- Required action: Repeat the listing exactly. Do not carry over any pictures.

- Records:
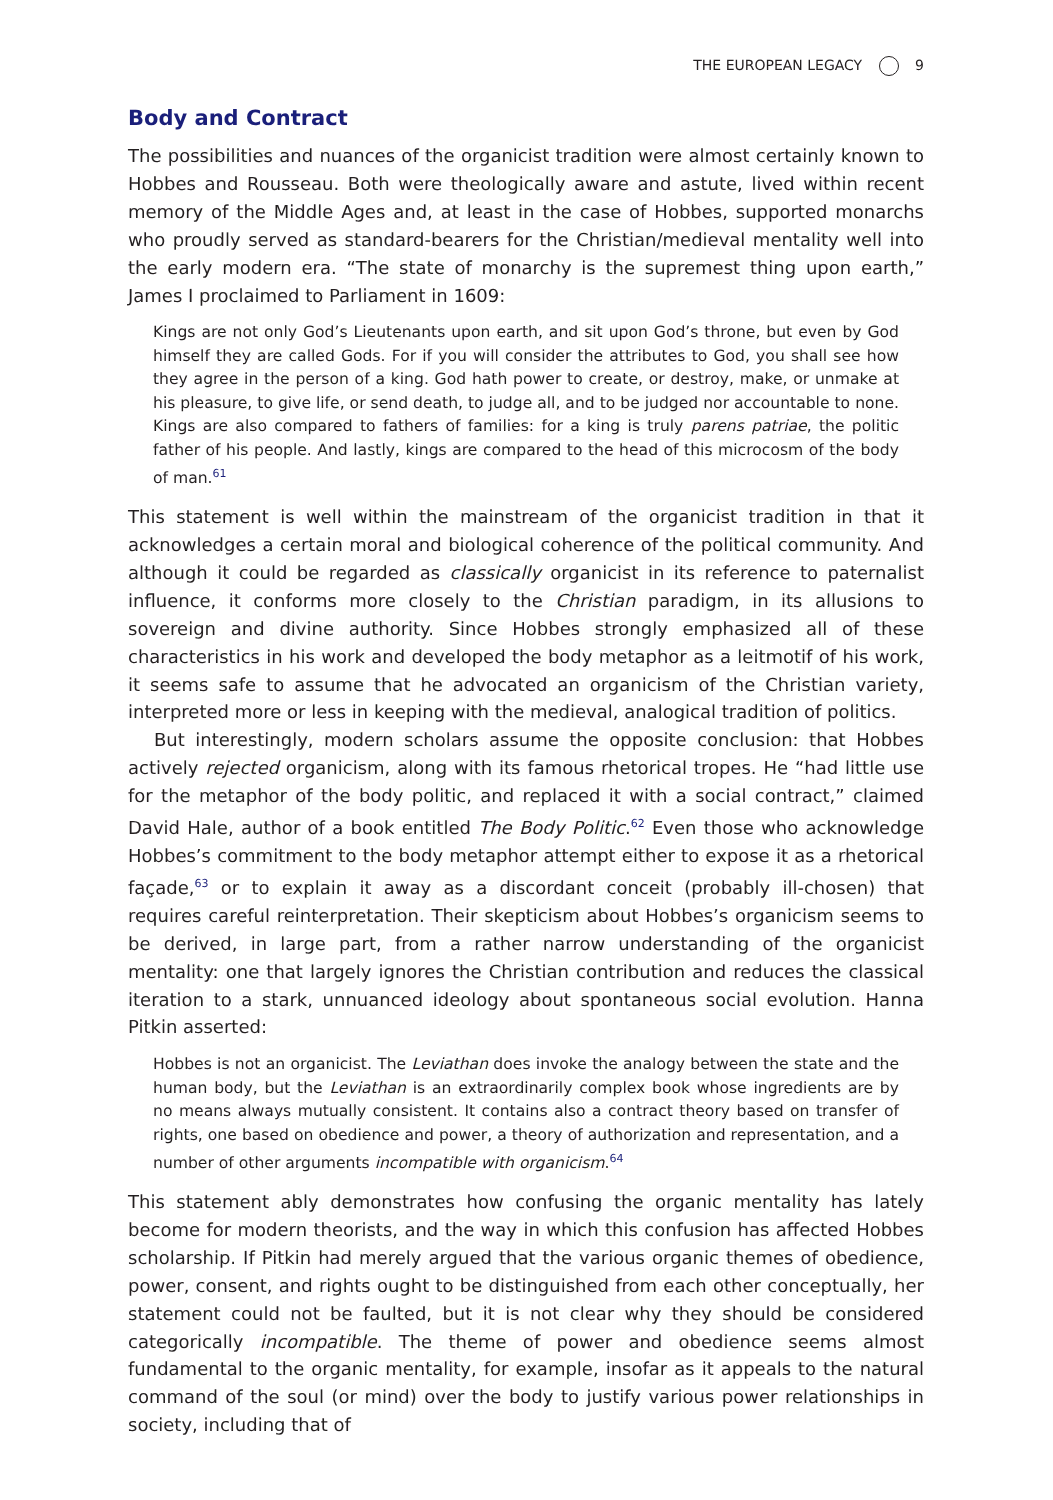THE EUROPEAN LEGACY 9
Body and Contract
The possibilities and nuances of the organicist tradition were almost certainly known to Hobbes and Rousseau. Both were theologically aware and astute, lived within recent memory of the Middle Ages and, at least in the case of Hobbes, supported monarchs who proudly served as standard-bearers for the Christian/medieval mentality well into the early modern era. “The state of monarchy is the supremest thing upon earth,” James I proclaimed to Parliament in 1609:
Kings are not only God’s Lieutenants upon earth, and sit upon God’s throne, but even by God himself they are called Gods. For if you will consider the attributes to God, you shall see how they agree in the person of a king. God hath power to create, or destroy, make, or unmake at his pleasure, to give life, or send death, to judge all, and to be judged nor accountable to none. Kings are also compared to fathers of families: for a king is truly parens patriae, the politic father of his people. And lastly, kings are compared to the head of this microcosm of the body of man.<sup>61</sup>
This statement is well within the mainstream of the organicist tradition in that it acknowledges a certain moral and biological coherence of the political community. And although it could be regarded as classically organicist in its reference to paternalist influence, it conforms more closely to the Christian paradigm, in its allusions to sovereign and divine authority. Since Hobbes strongly emphasized all of these characteristics in his work and developed the body metaphor as a leitmotif of his work, it seems safe to assume that he advocated an organicism of the Christian variety, interpreted more or less in keeping with the medieval, analogical tradition of politics.
But interestingly, modern scholars assume the opposite conclusion: that Hobbes actively rejected organicism, along with its famous rhetorical tropes. He “had little use for the metaphor of the body politic, and replaced it with a social contract,” claimed David Hale, author of a book entitled The Body Politic.<sup>62</sup> Even those who acknowledge Hobbes’s commitment to the body metaphor attempt either to expose it as a rhetorical façade,<sup>63</sup> or to explain it away as a discordant conceit (probably ill-chosen) that requires careful reinterpretation. Their skepticism about Hobbes’s organicism seems to be derived, in large part, from a rather narrow understanding of the organicist mentality: one that largely ignores the Christian contribution and reduces the classical iteration to a stark, unnuanced ideology about spontaneous social evolution. Hanna Pitkin asserted:
Hobbes is not an organicist. The Leviathan does invoke the analogy between the state and the human body, but the Leviathan is an extraordinarily complex book whose ingredients are by no means always mutually consistent. It contains also a contract theory based on transfer of rights, one based on obedience and power, a theory of authorization and representation, and a number of other arguments incompatible with organicism.<sup>64</sup>
This statement ably demonstrates how confusing the organic mentality has lately become for modern theorists, and the way in which this confusion has affected Hobbes scholarship. If Pitkin had merely argued that the various organic themes of obedience, power, consent, and rights ought to be distinguished from each other conceptually, her statement could not be faulted, but it is not clear why they should be considered categorically incompatible. The theme of power and obedience seems almost fundamental to the organic mentality, for example, insofar as it appeals to the natural command of the soul (or mind) over the body to justify various power relationships in society, including that of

- Completed task:
THE EUROPEAN LEGACY 9
Body and Contract
The possibilities and nuances of the organicist tradition were almost certainly known to Hobbes and Rousseau. Both were theologically aware and astute, lived within recent memory of the Middle Ages and, at least in the case of Hobbes, supported monarchs who proudly served as standard-bearers for the Christian/medieval mentality well into the early modern era. “The state of monarchy is the supremest thing upon earth,” James I proclaimed to Parliament in 1609:
Kings are not only God’s Lieutenants upon earth, and sit upon God’s throne, but even by God himself they are called Gods. For if you will consider the attributes to God, you shall see how they agree in the person of a king. God hath power to create, or destroy, make, or unmake at his pleasure, to give life, or send death, to judge all, and to be judged nor accountable to none. Kings are also compared to fathers of families: for a king is truly parens patriae, the politic father of his people. And lastly, kings are compared to the head of this microcosm of the body of man.<sup>61</sup>
This statement is well within the mainstream of the organicist tradition in that it acknowledges a certain moral and biological coherence of the political community. And although it could be regarded as classically organicist in its reference to paternalist influence, it conforms more closely to the Christian paradigm, in its allusions to sovereign and divine authority. Since Hobbes strongly emphasized all of these characteristics in his work and developed the body metaphor as a leitmotif of his work, it seems safe to assume that he advocated an organicism of the Christian variety, interpreted more or less in keeping with the medieval, analogical tradition of politics.
But interestingly, modern scholars assume the opposite conclusion: that Hobbes actively rejected organicism, along with its famous rhetorical tropes. He “had little use for the metaphor of the body politic, and replaced it with a social contract,” claimed David Hale, author of a book entitled The Body Politic.<sup>62</sup> Even those who acknowledge Hobbes’s commitment to the body metaphor attempt either to expose it as a rhetorical façade,<sup>63</sup> or to explain it away as a discordant conceit (probably ill-chosen) that requires careful reinterpretation. Their skepticism about Hobbes’s organicism seems to be derived, in large part, from a rather narrow understanding of the organicist mentality: one that largely ignores the Christian contribution and reduces the classical iteration to a stark, unnuanced ideology about spontaneous social evolution. Hanna Pitkin asserted:
Hobbes is not an organicist. The Leviathan does invoke the analogy between the state and the human body, but the Leviathan is an extraordinarily complex book whose ingredients are by no means always mutually consistent. It contains also a contract theory based on transfer of rights, one based on obedience and power, a theory of authorization and representation, and a number of other arguments incompatible with organicism.<sup>64</sup>
This statement ably demonstrates how confusing the organic mentality has lately become for modern theorists, and the way in which this confusion has affected Hobbes scholarship. If Pitkin had merely argued that the various organic themes of obedience, power, consent, and rights ought to be distinguished from each other conceptually, her statement could not be faulted, but it is not clear why they should be considered categorically incompatible. The theme of power and obedience seems almost fundamental to the organic mentality, for example, insofar as it appeals to the natural command of the soul (or mind) over the body to justify various power relationships in society, including that of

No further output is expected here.